-- INFORMATION GIVEN follows --

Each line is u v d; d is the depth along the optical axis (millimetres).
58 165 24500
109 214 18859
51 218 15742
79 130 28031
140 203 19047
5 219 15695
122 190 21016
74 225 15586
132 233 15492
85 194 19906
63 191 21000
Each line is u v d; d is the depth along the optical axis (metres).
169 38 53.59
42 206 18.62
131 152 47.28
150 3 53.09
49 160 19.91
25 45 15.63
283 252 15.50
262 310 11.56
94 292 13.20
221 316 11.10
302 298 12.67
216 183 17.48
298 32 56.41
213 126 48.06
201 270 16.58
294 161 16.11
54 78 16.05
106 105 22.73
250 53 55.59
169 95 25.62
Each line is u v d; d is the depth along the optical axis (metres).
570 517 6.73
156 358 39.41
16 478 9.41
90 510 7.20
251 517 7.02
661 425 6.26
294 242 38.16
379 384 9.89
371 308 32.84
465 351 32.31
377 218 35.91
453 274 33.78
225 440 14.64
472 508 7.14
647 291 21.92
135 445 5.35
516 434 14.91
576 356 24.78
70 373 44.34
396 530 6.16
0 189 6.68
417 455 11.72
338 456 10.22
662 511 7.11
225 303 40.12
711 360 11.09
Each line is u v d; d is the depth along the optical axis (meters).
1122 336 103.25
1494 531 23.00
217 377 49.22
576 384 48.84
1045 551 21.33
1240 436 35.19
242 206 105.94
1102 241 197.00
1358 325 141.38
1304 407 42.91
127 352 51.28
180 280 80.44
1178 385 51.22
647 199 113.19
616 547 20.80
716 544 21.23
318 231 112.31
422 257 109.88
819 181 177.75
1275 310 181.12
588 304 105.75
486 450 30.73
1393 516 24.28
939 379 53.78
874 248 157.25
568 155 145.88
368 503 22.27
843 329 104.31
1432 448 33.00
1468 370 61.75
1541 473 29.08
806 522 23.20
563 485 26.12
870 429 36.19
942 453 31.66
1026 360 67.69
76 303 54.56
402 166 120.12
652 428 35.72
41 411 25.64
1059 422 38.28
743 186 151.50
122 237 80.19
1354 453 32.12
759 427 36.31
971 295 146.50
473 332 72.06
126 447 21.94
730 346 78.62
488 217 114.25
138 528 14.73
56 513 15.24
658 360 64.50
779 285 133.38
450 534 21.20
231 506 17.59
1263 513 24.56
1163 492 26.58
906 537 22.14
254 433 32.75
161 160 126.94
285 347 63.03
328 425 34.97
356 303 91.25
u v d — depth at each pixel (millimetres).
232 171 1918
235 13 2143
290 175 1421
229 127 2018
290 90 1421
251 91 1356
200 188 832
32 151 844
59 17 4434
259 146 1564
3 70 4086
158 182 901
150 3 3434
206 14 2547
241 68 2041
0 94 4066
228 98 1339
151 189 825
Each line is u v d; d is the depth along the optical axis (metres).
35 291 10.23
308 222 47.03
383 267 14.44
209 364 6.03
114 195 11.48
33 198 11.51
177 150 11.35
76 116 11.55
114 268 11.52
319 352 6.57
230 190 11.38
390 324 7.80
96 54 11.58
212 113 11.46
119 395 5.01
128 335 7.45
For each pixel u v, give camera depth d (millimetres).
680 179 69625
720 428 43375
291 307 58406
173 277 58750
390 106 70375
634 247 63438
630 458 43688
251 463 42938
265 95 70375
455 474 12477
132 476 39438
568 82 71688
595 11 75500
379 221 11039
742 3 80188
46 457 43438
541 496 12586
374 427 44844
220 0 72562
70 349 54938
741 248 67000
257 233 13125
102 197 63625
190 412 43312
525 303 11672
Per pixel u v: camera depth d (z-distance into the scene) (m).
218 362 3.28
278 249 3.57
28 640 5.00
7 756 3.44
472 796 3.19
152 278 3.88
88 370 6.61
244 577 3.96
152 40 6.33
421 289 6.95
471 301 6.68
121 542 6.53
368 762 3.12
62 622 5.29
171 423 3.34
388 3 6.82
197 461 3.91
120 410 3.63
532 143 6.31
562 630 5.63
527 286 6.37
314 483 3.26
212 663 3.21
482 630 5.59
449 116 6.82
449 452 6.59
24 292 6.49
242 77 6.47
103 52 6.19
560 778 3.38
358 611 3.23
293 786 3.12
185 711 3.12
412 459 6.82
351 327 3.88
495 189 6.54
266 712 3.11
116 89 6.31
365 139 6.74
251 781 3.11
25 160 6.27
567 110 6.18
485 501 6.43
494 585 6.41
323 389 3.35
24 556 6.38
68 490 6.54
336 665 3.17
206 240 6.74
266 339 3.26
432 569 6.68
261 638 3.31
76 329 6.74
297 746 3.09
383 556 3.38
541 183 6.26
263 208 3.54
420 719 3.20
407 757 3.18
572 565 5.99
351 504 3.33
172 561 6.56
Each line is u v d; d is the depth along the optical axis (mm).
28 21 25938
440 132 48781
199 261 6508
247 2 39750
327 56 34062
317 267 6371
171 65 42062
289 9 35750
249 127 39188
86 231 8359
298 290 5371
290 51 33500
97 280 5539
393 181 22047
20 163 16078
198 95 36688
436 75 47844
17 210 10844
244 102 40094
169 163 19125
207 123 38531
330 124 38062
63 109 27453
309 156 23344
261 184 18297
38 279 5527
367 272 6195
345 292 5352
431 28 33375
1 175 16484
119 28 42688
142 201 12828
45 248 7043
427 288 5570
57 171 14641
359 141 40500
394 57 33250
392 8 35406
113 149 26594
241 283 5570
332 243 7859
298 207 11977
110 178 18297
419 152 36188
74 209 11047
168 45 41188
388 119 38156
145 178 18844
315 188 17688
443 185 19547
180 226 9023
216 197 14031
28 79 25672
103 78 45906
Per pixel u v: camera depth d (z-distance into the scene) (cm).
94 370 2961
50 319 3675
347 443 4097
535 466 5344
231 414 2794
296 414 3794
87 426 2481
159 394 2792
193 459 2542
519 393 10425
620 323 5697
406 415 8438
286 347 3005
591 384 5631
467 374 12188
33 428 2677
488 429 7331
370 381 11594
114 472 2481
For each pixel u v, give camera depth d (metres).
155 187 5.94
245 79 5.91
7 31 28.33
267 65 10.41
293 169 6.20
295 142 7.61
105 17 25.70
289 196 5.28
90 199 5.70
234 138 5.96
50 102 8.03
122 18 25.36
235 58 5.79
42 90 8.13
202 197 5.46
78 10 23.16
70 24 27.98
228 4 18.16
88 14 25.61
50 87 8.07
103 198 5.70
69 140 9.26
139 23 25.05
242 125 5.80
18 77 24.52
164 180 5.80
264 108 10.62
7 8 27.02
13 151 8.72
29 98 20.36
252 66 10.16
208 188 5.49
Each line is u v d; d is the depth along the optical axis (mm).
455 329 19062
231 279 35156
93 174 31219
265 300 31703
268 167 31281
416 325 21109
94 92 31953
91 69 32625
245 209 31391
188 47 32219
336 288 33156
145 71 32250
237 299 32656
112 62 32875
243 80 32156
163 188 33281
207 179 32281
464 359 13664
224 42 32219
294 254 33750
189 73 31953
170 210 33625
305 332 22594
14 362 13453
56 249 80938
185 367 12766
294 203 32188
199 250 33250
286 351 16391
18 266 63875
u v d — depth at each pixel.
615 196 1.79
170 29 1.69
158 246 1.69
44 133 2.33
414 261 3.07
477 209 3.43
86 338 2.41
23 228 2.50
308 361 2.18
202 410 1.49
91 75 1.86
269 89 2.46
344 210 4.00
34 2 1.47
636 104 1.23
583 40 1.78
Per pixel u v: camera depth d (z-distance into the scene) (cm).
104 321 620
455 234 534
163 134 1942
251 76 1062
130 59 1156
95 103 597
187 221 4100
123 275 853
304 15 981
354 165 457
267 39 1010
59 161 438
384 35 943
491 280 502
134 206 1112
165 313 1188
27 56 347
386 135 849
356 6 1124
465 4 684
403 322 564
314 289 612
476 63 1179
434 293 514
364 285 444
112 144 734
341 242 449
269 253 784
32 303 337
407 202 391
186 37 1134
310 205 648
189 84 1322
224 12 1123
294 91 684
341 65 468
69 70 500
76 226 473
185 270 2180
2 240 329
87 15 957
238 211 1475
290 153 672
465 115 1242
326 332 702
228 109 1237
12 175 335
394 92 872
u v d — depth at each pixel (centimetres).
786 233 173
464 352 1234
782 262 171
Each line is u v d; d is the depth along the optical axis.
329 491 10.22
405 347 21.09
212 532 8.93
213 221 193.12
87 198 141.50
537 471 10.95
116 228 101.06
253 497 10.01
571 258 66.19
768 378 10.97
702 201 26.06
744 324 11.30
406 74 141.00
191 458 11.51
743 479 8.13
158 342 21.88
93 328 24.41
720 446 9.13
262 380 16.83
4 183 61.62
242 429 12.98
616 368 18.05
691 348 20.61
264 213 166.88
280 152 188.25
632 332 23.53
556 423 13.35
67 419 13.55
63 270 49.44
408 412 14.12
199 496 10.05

-- INFORMATION GIVEN concluded --

▸ **WORK ORDER**
Where the data above reaches the line holding "488 429 7331", begin printing, and stop after the line holding "537 471 10.95". Each line must be reproduced exactly, with nothing else added.

▸ **SOLUTION TO THIS TASK**
488 429 7331
370 381 11594
114 472 2481
For each pixel u v, give camera depth d (metres).
155 187 5.94
245 79 5.91
7 31 28.33
267 65 10.41
293 169 6.20
295 142 7.61
105 17 25.70
289 196 5.28
90 199 5.70
234 138 5.96
50 102 8.03
122 18 25.36
235 58 5.79
42 90 8.13
202 197 5.46
78 10 23.16
70 24 27.98
228 4 18.16
88 14 25.61
50 87 8.07
103 198 5.70
69 140 9.26
139 23 25.05
242 125 5.80
18 77 24.52
164 180 5.80
264 108 10.62
7 8 27.02
13 151 8.72
29 98 20.36
252 66 10.16
208 188 5.49
Each line is u v d; d is the depth along the optical axis (mm).
455 329 19062
231 279 35156
93 174 31219
265 300 31703
268 167 31281
416 325 21109
94 92 31953
91 69 32625
245 209 31391
188 47 32219
336 288 33156
145 71 32250
237 299 32656
112 62 32875
243 80 32156
163 188 33281
207 179 32281
464 359 13664
224 42 32219
294 254 33750
189 73 31953
170 210 33625
305 332 22594
14 362 13453
56 249 80938
185 367 12766
294 203 32188
199 250 33250
286 351 16391
18 266 63875
u v d — depth at each pixel.
615 196 1.79
170 29 1.69
158 246 1.69
44 133 2.33
414 261 3.07
477 209 3.43
86 338 2.41
23 228 2.50
308 361 2.18
202 410 1.49
91 75 1.86
269 89 2.46
344 210 4.00
34 2 1.47
636 104 1.23
583 40 1.78
Per pixel u v: camera depth d (z-distance into the scene) (cm).
104 321 620
455 234 534
163 134 1942
251 76 1062
130 59 1156
95 103 597
187 221 4100
123 275 853
304 15 981
354 165 457
267 39 1010
59 161 438
384 35 943
491 280 502
134 206 1112
165 313 1188
27 56 347
386 135 849
356 6 1124
465 4 684
403 322 564
314 289 612
476 63 1179
434 293 514
364 285 444
112 144 734
341 242 449
269 253 784
32 303 337
407 202 391
186 37 1134
310 205 648
189 84 1322
224 12 1123
294 91 684
341 65 468
69 70 500
76 226 473
185 270 2180
2 240 329
87 15 957
238 211 1475
290 153 672
465 115 1242
326 332 702
228 109 1237
12 175 335
394 92 872
u v d — depth at each pixel (centimetres).
786 233 173
464 352 1234
782 262 171
Each line is u v d; d is the depth along the optical axis.
329 491 10.22
405 347 21.09
212 532 8.93
213 221 193.12
87 198 141.50
537 471 10.95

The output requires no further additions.